== Records shown
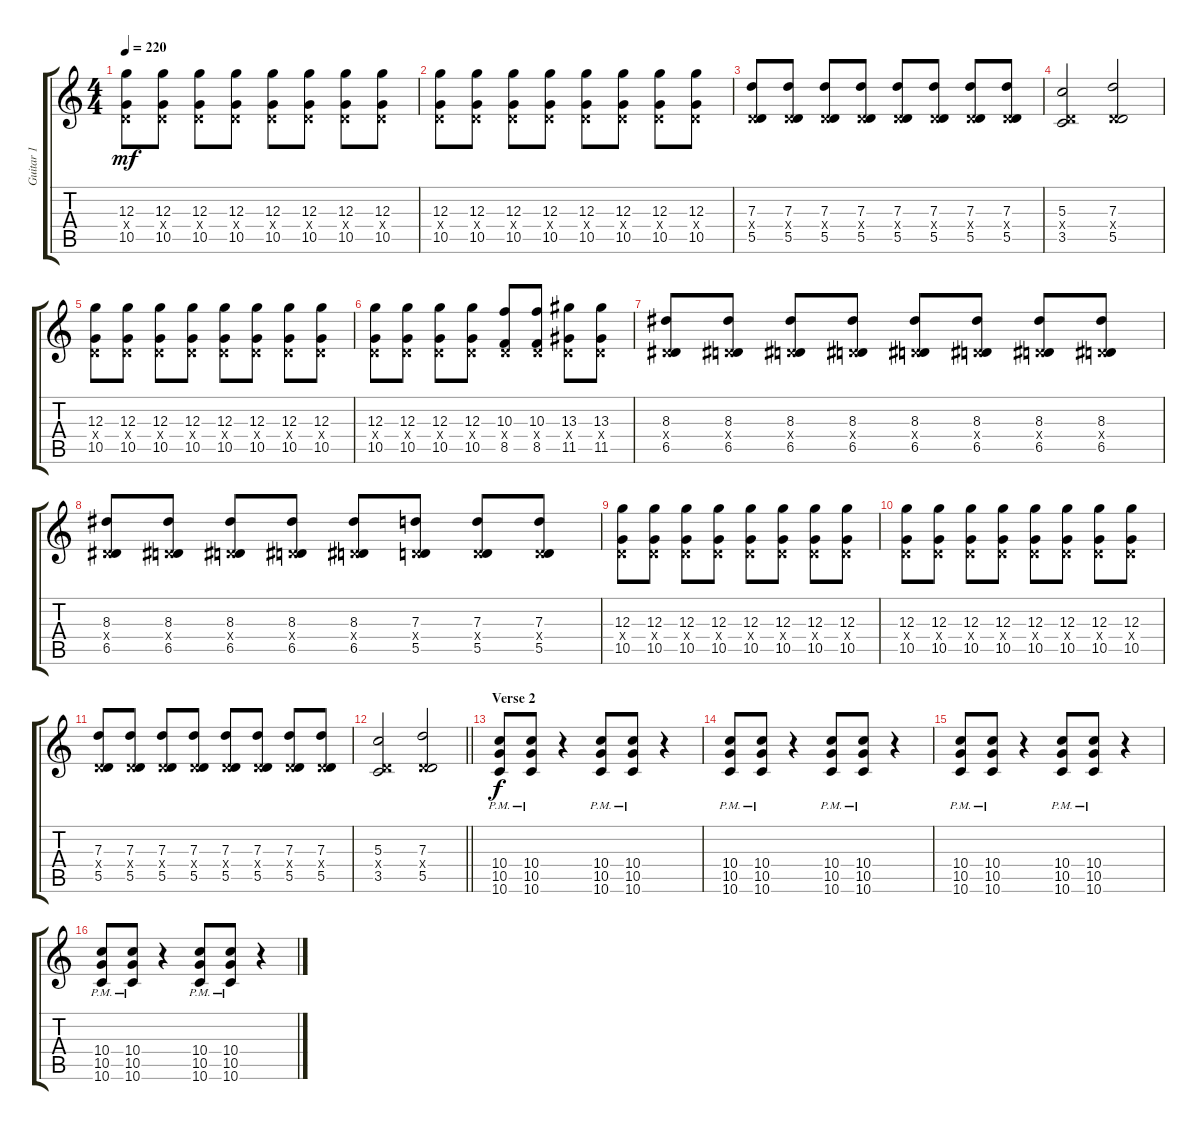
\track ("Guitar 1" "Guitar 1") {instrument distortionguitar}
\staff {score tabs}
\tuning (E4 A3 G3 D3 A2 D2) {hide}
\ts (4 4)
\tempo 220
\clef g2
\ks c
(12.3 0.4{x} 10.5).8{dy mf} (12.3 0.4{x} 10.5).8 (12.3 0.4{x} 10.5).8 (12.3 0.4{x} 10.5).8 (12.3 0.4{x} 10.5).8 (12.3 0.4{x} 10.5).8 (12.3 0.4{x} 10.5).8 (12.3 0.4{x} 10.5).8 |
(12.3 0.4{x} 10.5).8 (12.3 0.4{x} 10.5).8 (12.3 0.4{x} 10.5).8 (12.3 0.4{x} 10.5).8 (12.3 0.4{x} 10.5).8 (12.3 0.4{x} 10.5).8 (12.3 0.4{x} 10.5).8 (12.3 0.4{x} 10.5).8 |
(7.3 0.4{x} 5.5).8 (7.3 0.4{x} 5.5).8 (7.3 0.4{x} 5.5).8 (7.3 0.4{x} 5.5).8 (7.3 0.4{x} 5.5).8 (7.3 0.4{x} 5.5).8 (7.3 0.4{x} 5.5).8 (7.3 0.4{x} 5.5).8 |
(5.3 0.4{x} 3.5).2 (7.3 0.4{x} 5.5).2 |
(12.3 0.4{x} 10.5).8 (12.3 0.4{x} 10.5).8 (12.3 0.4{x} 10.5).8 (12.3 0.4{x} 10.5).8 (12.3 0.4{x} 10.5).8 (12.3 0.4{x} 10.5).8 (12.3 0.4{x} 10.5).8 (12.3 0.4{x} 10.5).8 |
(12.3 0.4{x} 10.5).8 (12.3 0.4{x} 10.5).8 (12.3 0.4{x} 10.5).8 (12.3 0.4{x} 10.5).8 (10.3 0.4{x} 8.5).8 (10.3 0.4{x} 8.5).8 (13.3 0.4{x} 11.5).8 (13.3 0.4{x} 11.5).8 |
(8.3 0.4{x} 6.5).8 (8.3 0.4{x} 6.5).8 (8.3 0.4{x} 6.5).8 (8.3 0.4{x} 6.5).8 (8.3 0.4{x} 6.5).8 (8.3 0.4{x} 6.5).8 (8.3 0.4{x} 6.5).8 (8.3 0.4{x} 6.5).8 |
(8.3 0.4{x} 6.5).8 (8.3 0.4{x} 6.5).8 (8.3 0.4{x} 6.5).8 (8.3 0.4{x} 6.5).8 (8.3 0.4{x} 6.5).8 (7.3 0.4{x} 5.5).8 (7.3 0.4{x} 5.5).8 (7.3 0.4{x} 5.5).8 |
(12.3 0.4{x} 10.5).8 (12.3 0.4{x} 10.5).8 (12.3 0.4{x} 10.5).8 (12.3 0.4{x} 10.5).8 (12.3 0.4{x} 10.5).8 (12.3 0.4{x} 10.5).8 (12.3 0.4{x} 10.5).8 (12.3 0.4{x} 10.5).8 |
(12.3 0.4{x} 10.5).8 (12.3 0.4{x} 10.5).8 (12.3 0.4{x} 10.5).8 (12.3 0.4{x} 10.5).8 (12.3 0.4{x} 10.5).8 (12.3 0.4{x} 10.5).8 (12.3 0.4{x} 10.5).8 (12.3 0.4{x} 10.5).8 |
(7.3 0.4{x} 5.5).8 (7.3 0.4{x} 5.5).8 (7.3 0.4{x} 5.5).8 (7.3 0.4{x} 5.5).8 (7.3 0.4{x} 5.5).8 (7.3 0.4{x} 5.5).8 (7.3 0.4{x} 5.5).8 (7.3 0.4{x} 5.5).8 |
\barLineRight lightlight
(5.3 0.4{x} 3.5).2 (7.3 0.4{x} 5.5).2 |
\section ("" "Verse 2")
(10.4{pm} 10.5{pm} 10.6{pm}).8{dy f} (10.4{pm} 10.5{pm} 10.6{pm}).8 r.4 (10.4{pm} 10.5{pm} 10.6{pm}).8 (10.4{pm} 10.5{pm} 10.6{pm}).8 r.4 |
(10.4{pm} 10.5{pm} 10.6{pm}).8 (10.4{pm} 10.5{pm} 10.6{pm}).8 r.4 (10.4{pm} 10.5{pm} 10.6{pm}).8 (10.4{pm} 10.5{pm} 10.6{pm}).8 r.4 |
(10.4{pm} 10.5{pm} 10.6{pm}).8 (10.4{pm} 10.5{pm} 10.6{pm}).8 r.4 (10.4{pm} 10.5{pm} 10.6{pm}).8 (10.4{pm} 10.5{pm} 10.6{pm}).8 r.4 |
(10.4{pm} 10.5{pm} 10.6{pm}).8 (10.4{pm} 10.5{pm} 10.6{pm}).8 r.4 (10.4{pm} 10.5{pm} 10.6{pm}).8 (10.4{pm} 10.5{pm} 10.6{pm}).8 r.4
====
> **Exercise directions**: Collect every line above that contains the string "Guitar", matching its case exactly.

> **Full answer**:
\track ("Guitar 1" "Guitar 1") {instrument distortionguitar}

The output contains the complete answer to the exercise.